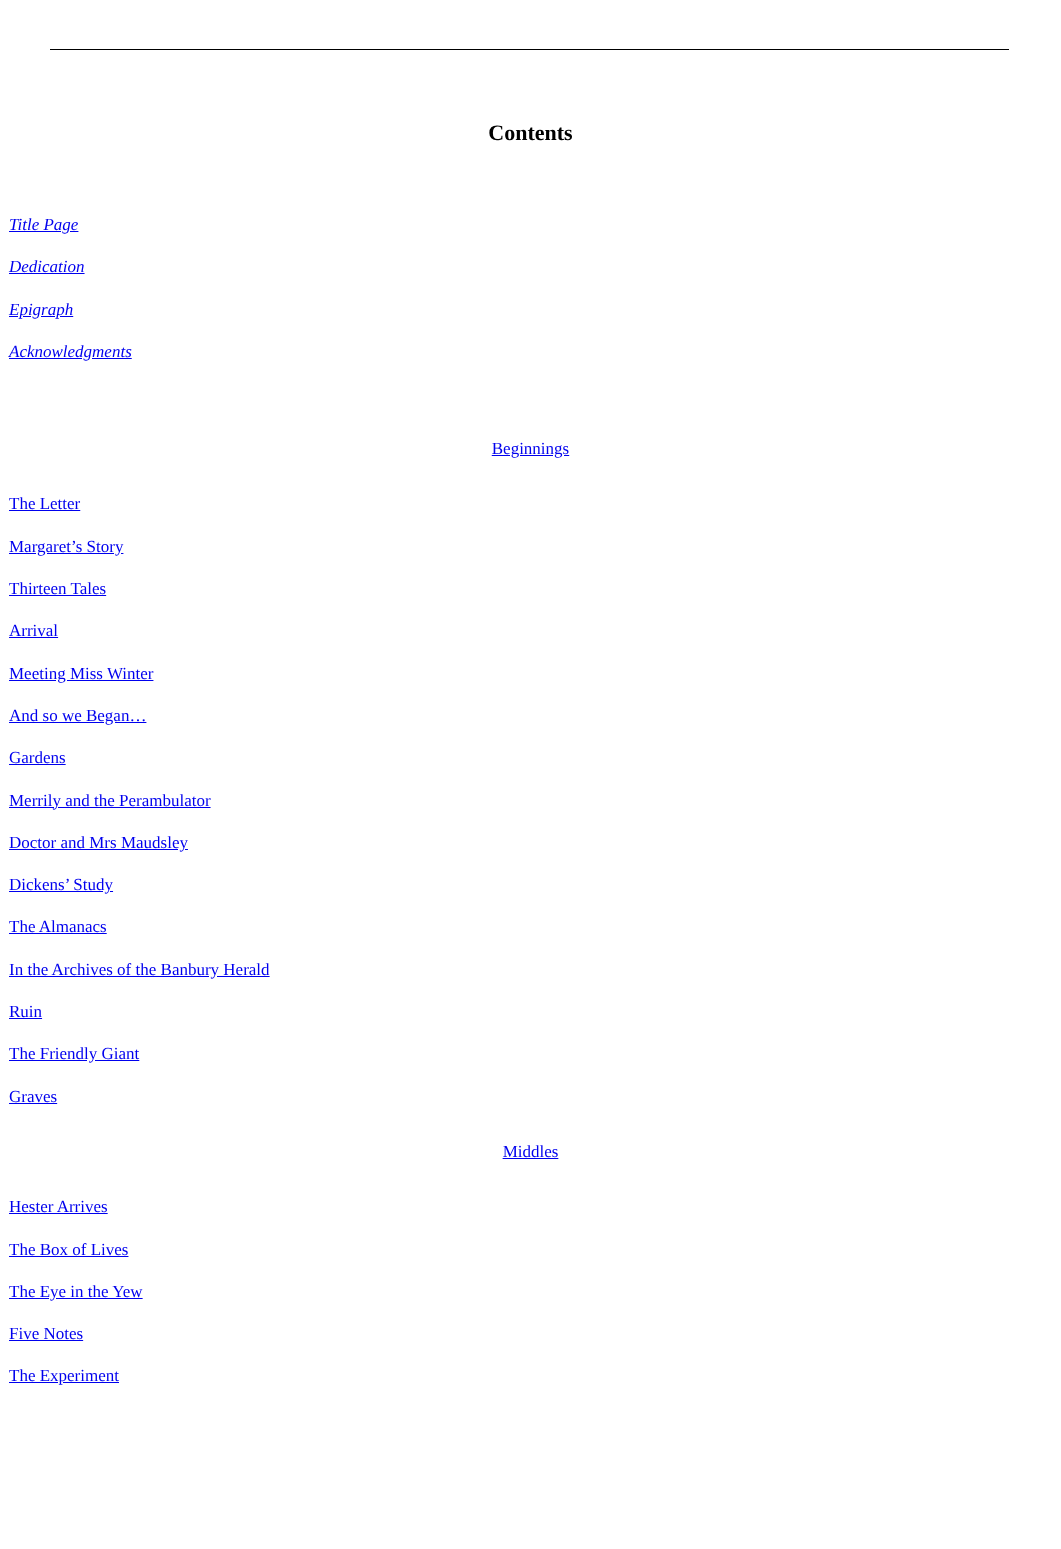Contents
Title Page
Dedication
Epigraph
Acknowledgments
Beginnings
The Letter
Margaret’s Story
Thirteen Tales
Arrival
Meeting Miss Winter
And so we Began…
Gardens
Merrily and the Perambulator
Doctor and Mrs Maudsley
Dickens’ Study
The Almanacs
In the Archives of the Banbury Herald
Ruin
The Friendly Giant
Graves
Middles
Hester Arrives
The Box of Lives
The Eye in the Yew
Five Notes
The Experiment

> TASK PROMPT
Would you give the data above again word for word, minus the pictures?

> OUTPUT OF THE TASK
Contents
Title Page
Dedication
Epigraph
Acknowledgments
Beginnings
The Letter
Margaret’s Story
Thirteen Tales
Arrival
Meeting Miss Winter
And so we Began…
Gardens
Merrily and the Perambulator
Doctor and Mrs Maudsley
Dickens’ Study
The Almanacs
In the Archives of the Banbury Herald
Ruin
The Friendly Giant
Graves
Middles
Hester Arrives
The Box of Lives
The Eye in the Yew
Five Notes
The Experiment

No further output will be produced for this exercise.